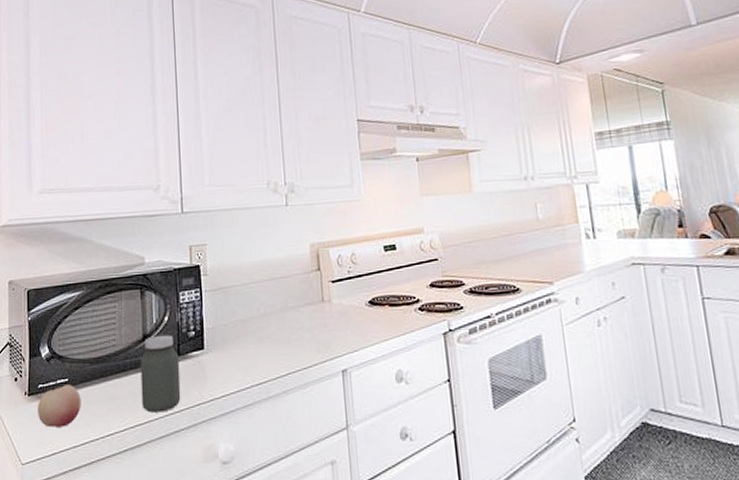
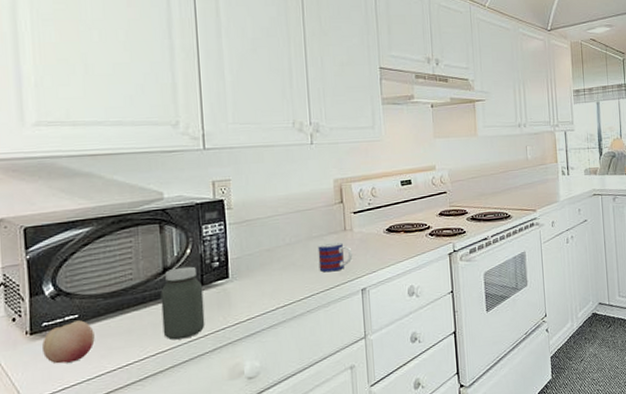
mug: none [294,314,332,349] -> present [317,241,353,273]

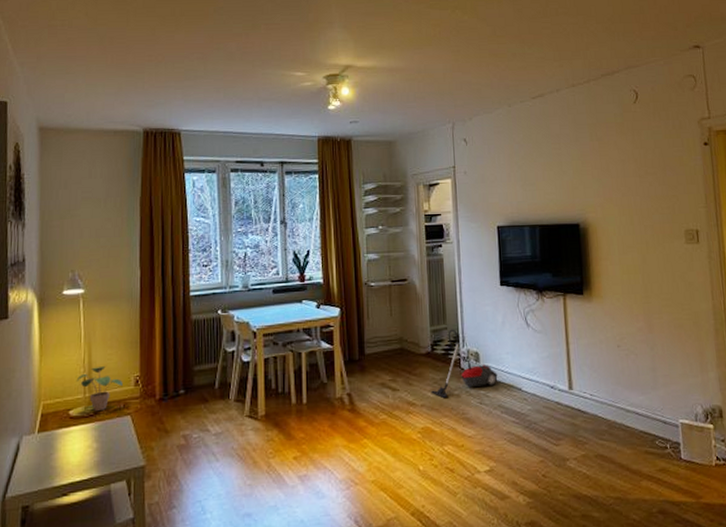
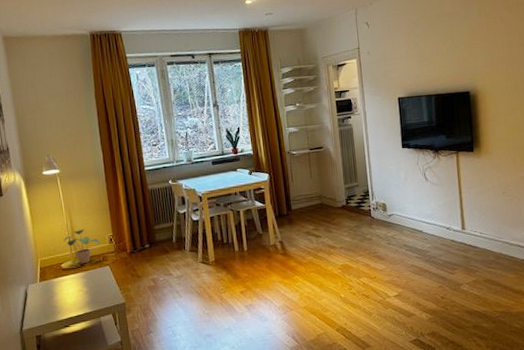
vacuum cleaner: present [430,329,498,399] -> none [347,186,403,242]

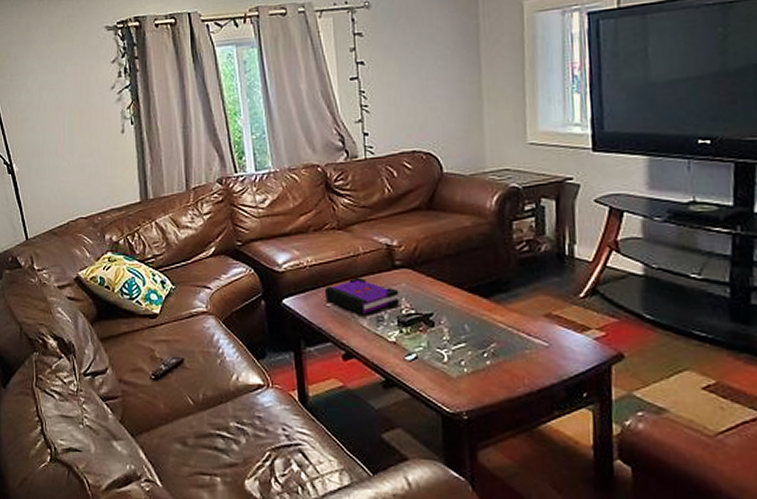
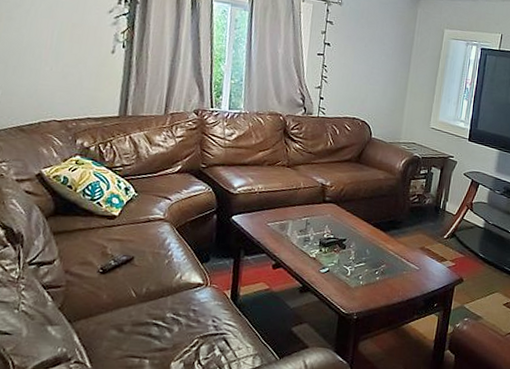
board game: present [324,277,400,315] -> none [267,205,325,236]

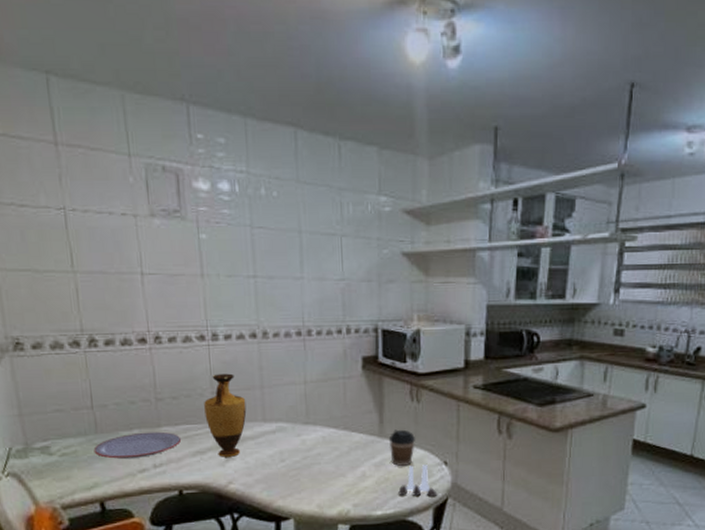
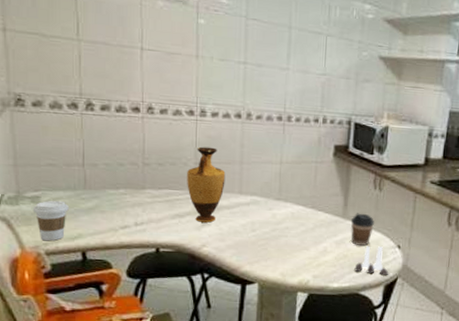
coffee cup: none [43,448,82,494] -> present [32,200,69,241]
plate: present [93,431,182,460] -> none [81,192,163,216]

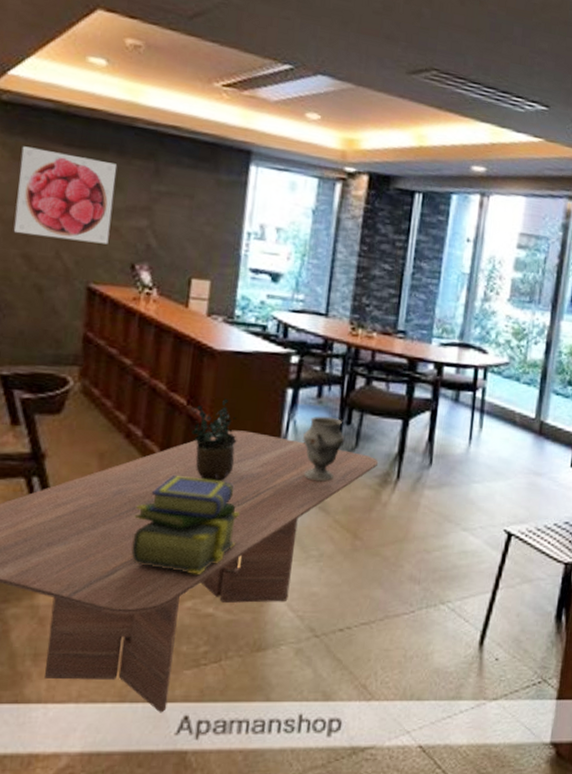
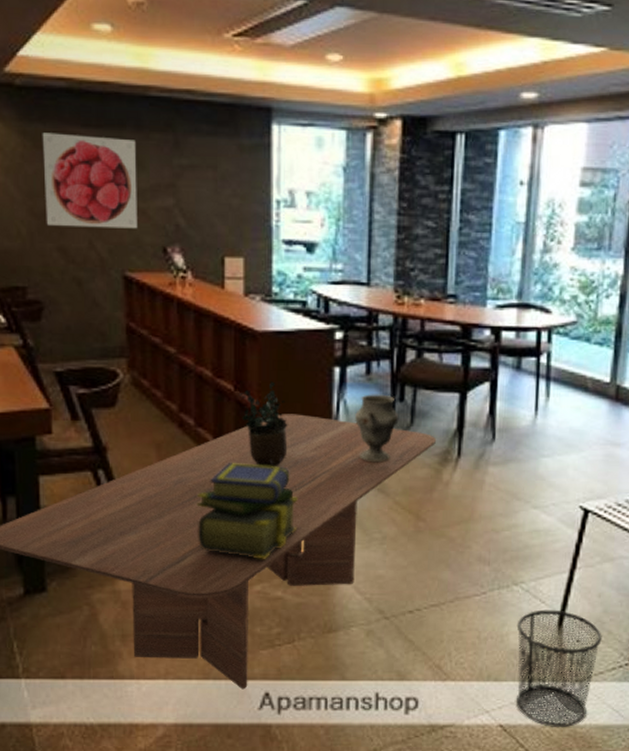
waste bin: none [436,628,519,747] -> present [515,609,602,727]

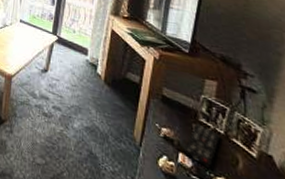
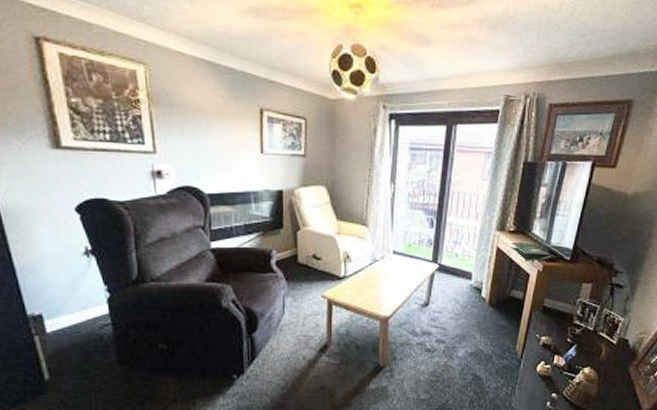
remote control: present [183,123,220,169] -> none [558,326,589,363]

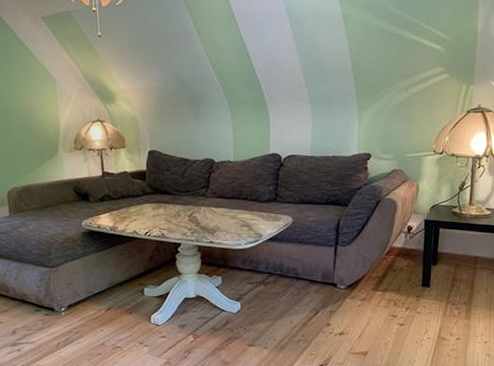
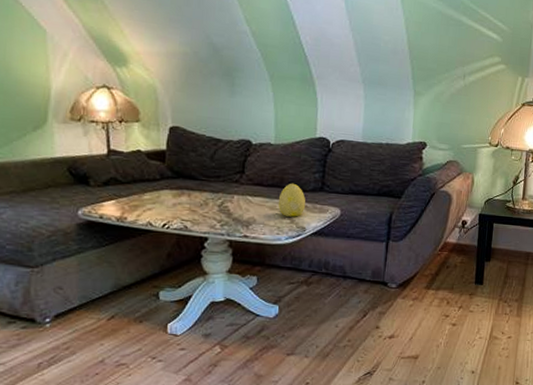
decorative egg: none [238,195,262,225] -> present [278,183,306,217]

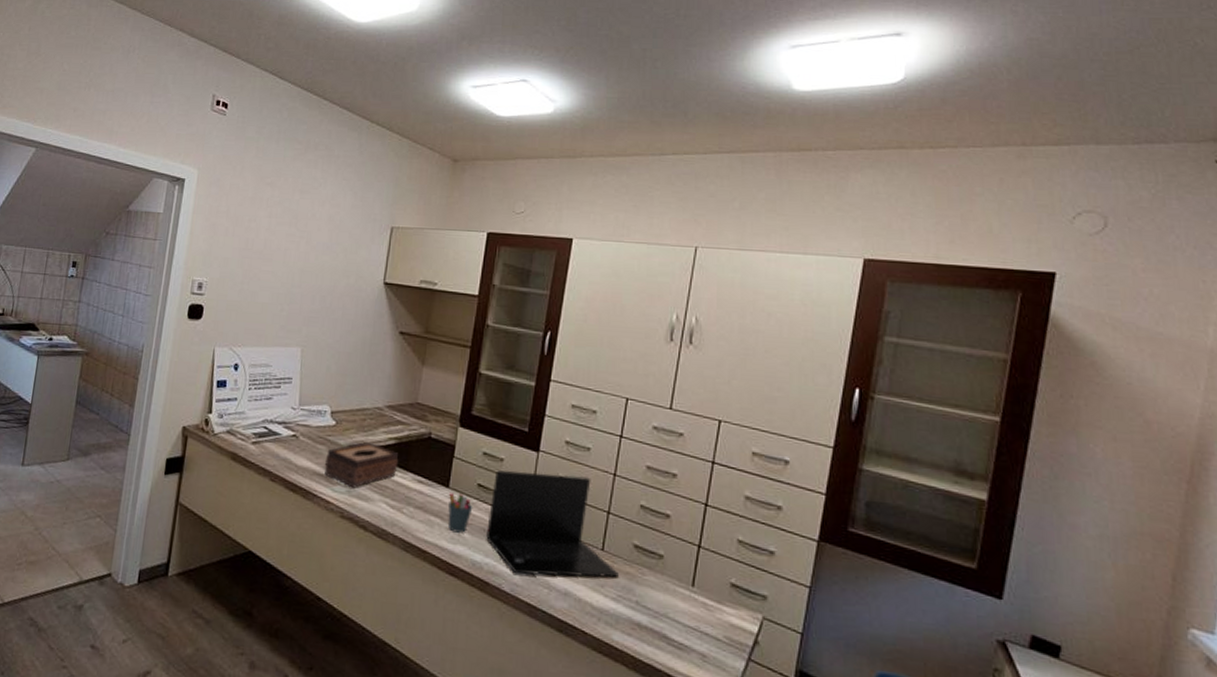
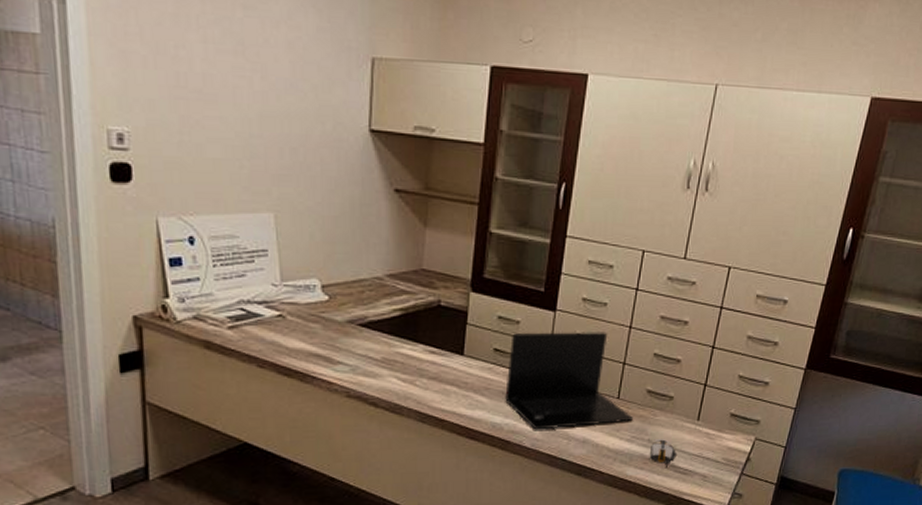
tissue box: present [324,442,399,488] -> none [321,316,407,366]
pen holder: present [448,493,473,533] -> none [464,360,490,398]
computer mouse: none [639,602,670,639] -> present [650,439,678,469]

Assignment: These entries are to be printed again word for word, except for the pictures.

Final answer:
mug: none [294,314,332,349] -> present [317,241,353,273]

vacuum cleaner: present [430,329,498,399] -> none [347,186,403,242]

board game: present [324,277,400,315] -> none [267,205,325,236]

coffee cup: none [43,448,82,494] -> present [32,200,69,241]
plate: present [93,431,182,460] -> none [81,192,163,216]

waste bin: none [436,628,519,747] -> present [515,609,602,727]

remote control: present [183,123,220,169] -> none [558,326,589,363]

decorative egg: none [238,195,262,225] -> present [278,183,306,217]

tissue box: present [324,442,399,488] -> none [321,316,407,366]
pen holder: present [448,493,473,533] -> none [464,360,490,398]
computer mouse: none [639,602,670,639] -> present [650,439,678,469]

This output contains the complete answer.